Today’s data centres have an efficiency problem – much of their energy is used not to process data, but to keep the servers cool. A new server architecture under development by the EU-funded COMPUSAPIEN project could solve this.
As the digital revolution continues to accelerate, so too does our demand for more computing power. Unfortunately, current semiconductor technology is energy-inefficient, meaning so too are the servers and cloud technologies that depend on them.

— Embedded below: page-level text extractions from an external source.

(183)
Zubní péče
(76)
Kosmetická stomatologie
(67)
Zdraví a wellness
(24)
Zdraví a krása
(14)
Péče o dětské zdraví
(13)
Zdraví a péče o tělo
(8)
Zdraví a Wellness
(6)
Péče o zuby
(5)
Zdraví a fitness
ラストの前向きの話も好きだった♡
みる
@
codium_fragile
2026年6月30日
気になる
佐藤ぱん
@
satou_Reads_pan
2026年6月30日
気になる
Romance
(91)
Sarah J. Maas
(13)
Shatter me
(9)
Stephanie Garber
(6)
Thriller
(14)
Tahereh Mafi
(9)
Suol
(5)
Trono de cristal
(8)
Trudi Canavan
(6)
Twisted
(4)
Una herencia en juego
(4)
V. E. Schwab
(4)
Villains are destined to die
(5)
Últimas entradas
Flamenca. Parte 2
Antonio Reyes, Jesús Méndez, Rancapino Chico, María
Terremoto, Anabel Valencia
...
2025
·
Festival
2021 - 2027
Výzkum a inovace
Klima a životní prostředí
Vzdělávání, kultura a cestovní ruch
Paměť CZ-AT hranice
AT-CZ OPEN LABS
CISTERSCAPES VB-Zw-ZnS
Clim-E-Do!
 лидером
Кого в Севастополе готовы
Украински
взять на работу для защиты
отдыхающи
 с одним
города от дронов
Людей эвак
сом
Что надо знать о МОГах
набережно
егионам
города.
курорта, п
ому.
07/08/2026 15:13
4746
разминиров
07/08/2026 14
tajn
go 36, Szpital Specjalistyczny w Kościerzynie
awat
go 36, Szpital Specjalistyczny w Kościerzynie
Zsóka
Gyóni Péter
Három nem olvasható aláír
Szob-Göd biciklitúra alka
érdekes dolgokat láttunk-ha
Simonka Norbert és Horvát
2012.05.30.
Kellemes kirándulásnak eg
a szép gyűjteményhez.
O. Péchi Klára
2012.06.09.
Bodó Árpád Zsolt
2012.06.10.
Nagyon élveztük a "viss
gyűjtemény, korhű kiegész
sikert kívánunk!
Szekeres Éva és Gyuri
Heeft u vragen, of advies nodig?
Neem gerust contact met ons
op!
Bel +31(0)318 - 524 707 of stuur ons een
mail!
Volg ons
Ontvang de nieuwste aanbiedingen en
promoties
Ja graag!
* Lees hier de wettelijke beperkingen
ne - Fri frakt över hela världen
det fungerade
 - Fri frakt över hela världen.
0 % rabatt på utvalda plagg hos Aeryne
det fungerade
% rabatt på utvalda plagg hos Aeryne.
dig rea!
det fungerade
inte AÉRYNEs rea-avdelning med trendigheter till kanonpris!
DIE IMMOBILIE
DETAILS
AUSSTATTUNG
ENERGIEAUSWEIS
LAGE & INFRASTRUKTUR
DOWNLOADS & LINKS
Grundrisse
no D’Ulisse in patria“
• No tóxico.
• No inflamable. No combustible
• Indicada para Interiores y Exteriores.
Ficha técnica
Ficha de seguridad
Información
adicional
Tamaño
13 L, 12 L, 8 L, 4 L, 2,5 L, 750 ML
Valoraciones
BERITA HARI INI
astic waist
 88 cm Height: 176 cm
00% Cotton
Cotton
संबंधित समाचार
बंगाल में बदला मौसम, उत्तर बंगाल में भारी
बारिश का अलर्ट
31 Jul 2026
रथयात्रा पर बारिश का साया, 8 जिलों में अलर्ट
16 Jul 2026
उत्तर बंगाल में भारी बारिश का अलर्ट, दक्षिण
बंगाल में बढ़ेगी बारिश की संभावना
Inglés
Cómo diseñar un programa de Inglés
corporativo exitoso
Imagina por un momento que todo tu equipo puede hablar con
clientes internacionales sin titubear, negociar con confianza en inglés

In fact, as much as 40 % of a server’s energy is used just to keep it cool. “This problem is aggravated by the fact that the complex design of the modern server results in a high operating temperature,” says David Atienza Alonso, who heads the Embedded Systems Laboratory (ESL) at the Swiss Federal Institute of Technology Lausanne (EPFL). “As a result, servers cannot be operated at their full potential without the risk of overheating and system failures.” To tackle this problem, the EU has issued several policies addressing the increasing energy consumption of data centres, including the JRC EU Code for Data Centres. According to Atienza Alonso, meeting the goals of these policies requires an overhaul of computing server architecture and the metrics used to measure their efficiency – which is exactly what the COMPUSAPIEN (Computing Server Architecture with Joint Power and Cooling Integration at the Nanoscale) project aims to do. “The project intends to completely revise the current computing server architecture to drastically improve its energy efficiency and that of the data centres it serves,” explains Atienza Alonso, who serves as the project’s principal investigator.
At the heart of the project, which is supported by the European Research Council, is a disruptive, 3D architecture that can overcome the worst-case power and cooling issues that have plagued servers. What makes this design so unique is its use of a heterogeneous, many-core architecture template with an integrated on-chip microfluidic fuel cell network, which allows the server to simultaneously provide both cooling and power. According to Atienza Alonso, this design represents the ultimate solution to the server cooling conundrum. “This integrated, 3D cooling approach, which uses tiny microfluidic channels to both cool servers and convert heat into electricity, has proved to be very effective,” he says. “This guarantees that 3D many-core server chips built with the latest nanometre-scale process technologies will not overheat and stop working.”
A greener cloud
Atienza Alonso estimates that the new 3D heterogeneous computing architecture template, which recycles the energy spent in cooling with the integrated micro-fluidic cell array (FCA) channels, could recover 30-40 % of the energy typically consumed by data centres. With more gains expected when the FCA technology is improved in the future, the energy consumption (and environmental impact) of a data centre will be drastically reduced, with more computing being done using the same amount of energy. “Thanks to integration of new optimised computing architectures and accelerators, the next generation of workloads on the cloud (e.g. deep learning) can be executed much more efficiently,” adds Atienza Alonso. “As a result, servers in data centres can serve many more applications using much less energy, thus dramatically reducing the carbon footprint of the IT and cloud computing sector.”